An Israeli report released Sunday cleared the military of wrongdoing in a raid on a Gaza-bound aid flotilla last May in which nine Turkish activists were killed. A Turkish report released the same day said Israeli forces had used excessive force.
By News Wires (text)
AFP - An Israeli probe ruled on Sunday that a May 2010 raid on Gaza-bound aid ships that killed nine Turks was in keeping with international law, a finding which "stunned and dismayed" Ankara.
In its preliminary findings released the same day, a Turkish investigation said Israeli troops had used "disproportionate" force in boarding the flotilla of ships to prevent them from reaching Israeli-blockaded Gaza.
In its report, Israel's six-member commission concluded that both the raid and the blockade of the impoverished Palestinian territory complied with international law.
"The naval blockade imposed on the Gaza Strip ... was legal pursuant to the rules of international law," the panel said.
"The actions carried out by Israel on May 31, 2010 to enforce the naval blockade had the regrettable consequences of the loss of human life and physical injuries," the report said.
"Nonetheless ... the actions taken were found to be legal pursuant to the rules of international law."
A group of activists from the Turkish Islamist IHH organisation on board the ship "used firearms against the soldiers during the hostilities," the report said, repeating an allegation denied by the activists.
Israeli Prime Minister Benjamin Netanyahu embraced the findings.
"I hope that those who hurried to judge Israel, who hurried to judge the soldiers and condemn them, I hope they will read this report and learn the truth about the incidents," Netanyahu said.
"The truth is simple. The soldiers defended their country and they defended themselves and that is not only their right, but their duty," Netanyahu said.
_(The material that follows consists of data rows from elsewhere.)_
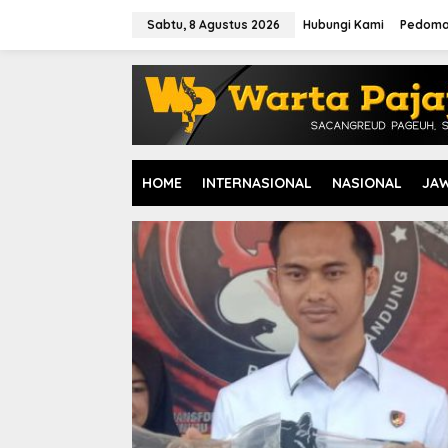
L
e
Sabtu, 8 Agustus 2026
Hubungi Kami
Pedoma
w
a
t
i
k
e
k
o
HOME
INTERNASIONAL
NASIONAL
JA
n
t
e
n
"The state of Israel stands behind them and thanks them for their courage."
But Turkey reacted angrily, with Netanyahu's counterpart Recep Tayyip Erdogan charging that the Israeli report lacked any credibility, quoted by Turkey's Anatolia news agency.
"How can a report ordered and prepared in the same country have any value?" the Turkish premier told journalists in Ankara. "This report has no credibility."
"The force used to intercept the Mavi Marmara exceeded the limits of what was appropriate and necessary," said Turkey's commission, which interviewed Turkish and foreign activists on the flotilla.
It called on Israel to pay compensation to families of the victims.
The Turkish commission, in a separate statement, said it was "stunned and dismayed" by the conclusions of the report of the Israeli commission, which included two international observers.
"The attack carried out by Israel was a violation of rights, in times of peace or of war, and was also against all international principles, rules and norms," the commission said.
Israeli rights groups also reacted with dismay. Israel's Physicians for Human Rights accused the commission of "moral and legal blindness."
In Gaza, the ruling Palestinian Islamist movement Hamas dismissed the Israeli report as "a desperate attempt ... to improve the image (of Israel) by covering up the crime."
The Mavi Marmara was the biggest of the vessels that in the group attempting to break Israel's blockade on the Gaza Strip, imposed in June 2006 after Gaza militants kidnapped an Israeli soldier.
The Israeli commission heard testimony from high-ranking Israeli officials, including Netanyahu, Defence Minister Ehud Barak and army chief General Gabi Ashkenazi.
None of the soldiers who actually participated in the raid were authorised to testify.
Two other panels are examining the incident.
The United Nations Human Rights Council quickly formed its own inquiry panel, with which Israel refused to cooperate on the grounds that it was biased against the Jewish state.
And in August 2010, UN chief Ban Ki-moon named his own panel to investigate, chaired by New Zealand former premier Geoffrey Palmer, and with representatives from both Israel and Turkey.
UN spokesman Martin Nesirky, in an email sent to AFP, said on Sunday that the panel would "review material provided by both sides, Israel and Turkey."